I set the Hydra up in the humi, threw in a few digital hygrometers, and let it run a couple of days to let everything stabilize. The hygrometers all matched, but the Hydra didn't so I used the adjustment knob to match it up. Then I used the +/- buttons to set the Hydra to 69%. It took a few more sessions to get everything matched, but it's all working now.
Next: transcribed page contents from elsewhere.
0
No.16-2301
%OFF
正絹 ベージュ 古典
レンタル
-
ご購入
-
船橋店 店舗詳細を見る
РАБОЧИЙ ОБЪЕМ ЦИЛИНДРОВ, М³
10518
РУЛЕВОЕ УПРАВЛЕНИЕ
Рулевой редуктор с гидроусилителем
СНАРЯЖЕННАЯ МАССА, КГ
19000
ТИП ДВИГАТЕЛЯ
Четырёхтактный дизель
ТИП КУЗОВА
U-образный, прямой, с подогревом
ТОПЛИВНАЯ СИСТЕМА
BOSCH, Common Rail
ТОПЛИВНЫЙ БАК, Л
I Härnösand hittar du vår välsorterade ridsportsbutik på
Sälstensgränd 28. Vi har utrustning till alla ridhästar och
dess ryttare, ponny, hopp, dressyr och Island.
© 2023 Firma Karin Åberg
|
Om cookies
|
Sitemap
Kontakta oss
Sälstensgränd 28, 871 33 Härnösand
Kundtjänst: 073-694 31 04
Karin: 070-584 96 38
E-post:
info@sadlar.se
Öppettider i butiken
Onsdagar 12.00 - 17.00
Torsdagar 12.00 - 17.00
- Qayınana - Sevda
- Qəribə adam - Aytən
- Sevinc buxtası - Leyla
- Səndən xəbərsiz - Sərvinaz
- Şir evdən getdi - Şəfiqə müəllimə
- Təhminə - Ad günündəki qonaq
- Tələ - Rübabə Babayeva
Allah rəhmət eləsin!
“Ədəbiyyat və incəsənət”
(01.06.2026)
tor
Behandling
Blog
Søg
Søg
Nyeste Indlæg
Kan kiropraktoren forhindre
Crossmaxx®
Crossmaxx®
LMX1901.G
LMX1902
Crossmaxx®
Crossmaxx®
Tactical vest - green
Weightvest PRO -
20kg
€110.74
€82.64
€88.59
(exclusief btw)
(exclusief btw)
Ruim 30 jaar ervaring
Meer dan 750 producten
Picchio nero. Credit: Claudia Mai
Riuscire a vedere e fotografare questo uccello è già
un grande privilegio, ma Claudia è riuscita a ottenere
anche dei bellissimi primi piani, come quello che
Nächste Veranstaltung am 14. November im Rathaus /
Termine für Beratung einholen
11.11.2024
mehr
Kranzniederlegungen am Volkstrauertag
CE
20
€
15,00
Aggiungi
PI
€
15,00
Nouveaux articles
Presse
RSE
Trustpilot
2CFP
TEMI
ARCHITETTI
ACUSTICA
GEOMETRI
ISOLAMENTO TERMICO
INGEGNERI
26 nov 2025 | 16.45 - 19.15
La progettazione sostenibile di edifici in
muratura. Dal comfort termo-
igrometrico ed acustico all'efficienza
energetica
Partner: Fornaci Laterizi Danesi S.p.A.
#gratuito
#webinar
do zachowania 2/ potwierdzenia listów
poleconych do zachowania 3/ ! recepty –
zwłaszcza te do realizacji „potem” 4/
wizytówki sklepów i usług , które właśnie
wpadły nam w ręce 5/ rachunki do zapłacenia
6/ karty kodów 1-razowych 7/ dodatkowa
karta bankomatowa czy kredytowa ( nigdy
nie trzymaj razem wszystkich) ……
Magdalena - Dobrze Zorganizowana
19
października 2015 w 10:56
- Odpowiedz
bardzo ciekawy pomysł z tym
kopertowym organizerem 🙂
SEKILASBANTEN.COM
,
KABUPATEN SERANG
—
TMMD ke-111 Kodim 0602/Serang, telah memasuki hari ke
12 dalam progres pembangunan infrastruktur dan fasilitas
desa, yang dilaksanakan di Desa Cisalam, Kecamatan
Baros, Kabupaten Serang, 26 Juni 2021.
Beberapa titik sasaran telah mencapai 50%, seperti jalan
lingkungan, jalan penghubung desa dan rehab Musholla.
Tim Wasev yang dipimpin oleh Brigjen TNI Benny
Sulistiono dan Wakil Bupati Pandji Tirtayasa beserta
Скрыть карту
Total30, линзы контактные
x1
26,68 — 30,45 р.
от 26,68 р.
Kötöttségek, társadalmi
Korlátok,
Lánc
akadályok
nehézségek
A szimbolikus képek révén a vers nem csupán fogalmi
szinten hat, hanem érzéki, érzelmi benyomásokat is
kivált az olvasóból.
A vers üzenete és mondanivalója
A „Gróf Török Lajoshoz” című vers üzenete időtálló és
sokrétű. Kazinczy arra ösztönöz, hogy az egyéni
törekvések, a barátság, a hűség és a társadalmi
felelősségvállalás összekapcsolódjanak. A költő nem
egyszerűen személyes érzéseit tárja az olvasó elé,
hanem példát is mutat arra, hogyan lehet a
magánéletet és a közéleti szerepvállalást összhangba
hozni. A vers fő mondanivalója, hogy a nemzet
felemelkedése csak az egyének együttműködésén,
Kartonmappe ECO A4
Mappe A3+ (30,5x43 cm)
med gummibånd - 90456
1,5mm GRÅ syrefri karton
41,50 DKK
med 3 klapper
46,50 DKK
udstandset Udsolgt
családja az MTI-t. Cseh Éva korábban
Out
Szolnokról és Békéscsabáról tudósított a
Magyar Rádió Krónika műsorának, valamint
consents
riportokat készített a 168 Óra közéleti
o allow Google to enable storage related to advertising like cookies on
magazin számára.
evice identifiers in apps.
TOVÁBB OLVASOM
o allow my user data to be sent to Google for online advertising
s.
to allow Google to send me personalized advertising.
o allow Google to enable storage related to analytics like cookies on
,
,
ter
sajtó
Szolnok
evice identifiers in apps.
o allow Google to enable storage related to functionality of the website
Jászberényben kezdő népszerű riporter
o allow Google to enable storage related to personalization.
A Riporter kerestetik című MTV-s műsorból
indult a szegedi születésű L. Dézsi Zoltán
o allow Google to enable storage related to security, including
Next I put hygrometers on the top, middle and bottom shelves. There was some variance (about 2-3%), which is where the fans come in. I put one on each shelf and I am satisfied with the results.


----------



## Biyobe-cl (Nov 1, 2007)

I don't know if I'm ready to go that big yet.... but after only about 6 months of aggressively getting into the cigar hobby... my 150 humidor seems full at 75-80..... I soon may have to upgrade and sell what the one I have....


----------



## Tha Criddler (Jul 26, 2007)

Damn Webby I forgot you had all of those Illusione's
You need to hook a brother up on a cg:4
I haven't been able track any down since I found the brand.


----------



## Biyobe-cl (Nov 1, 2007)

Me and my impulse buying... .i'll probably have one by the end of the year  6 months in and my 150ct is full


----------



## kevink868 (Sep 21, 2007)

It's a beautiful piece. Congratulations.


----------



## Biyobe-cl (Nov 1, 2007)

Biyobe said:


> Me and my impulse buying... .i'll probably have one by the end of the year  6 months in and my 150ct is full


Damn... me, crown royal and another RP.... I bought one on ebay and it should probably be here about turkey day  Now to start filling it up  please keep me posted if you see any killer deals  i know i'll be keeping my eyes open :biggrin:


----------